> PROBLEM DESCRIPTION
Repeat all the records exactly, omitting pictures.

> MATERIAL FOR THE TASK
============

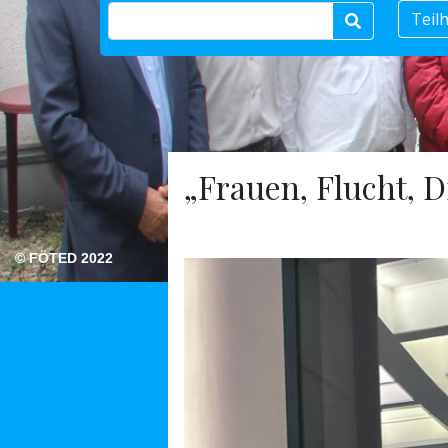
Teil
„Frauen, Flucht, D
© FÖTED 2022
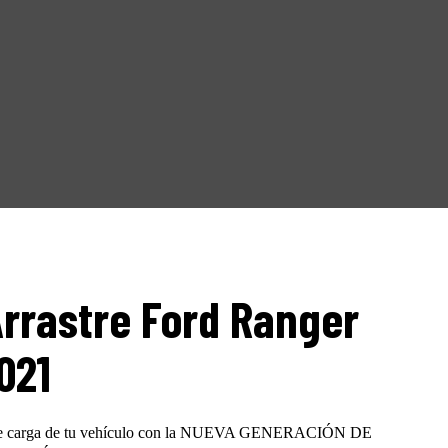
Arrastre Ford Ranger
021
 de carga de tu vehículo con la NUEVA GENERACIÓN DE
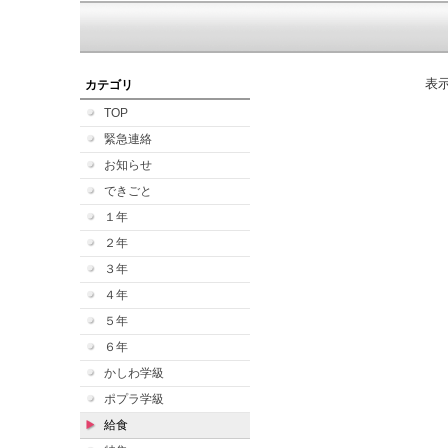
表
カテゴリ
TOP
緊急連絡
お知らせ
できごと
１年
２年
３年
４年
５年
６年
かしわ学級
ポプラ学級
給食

============

> WRITTEN SOLUTION
Teil
„Frauen, Flucht, D
© FÖTED 2022
Arrastre Ford Ranger
021
 de carga de tu vehículo con la NUEVA GENERACIÓN DE
表
カテゴリ
TOP
緊急連絡
お知らせ
できごと
１年
２年
３年
４年
５年
６年
かしわ学級
ポプラ学級
給食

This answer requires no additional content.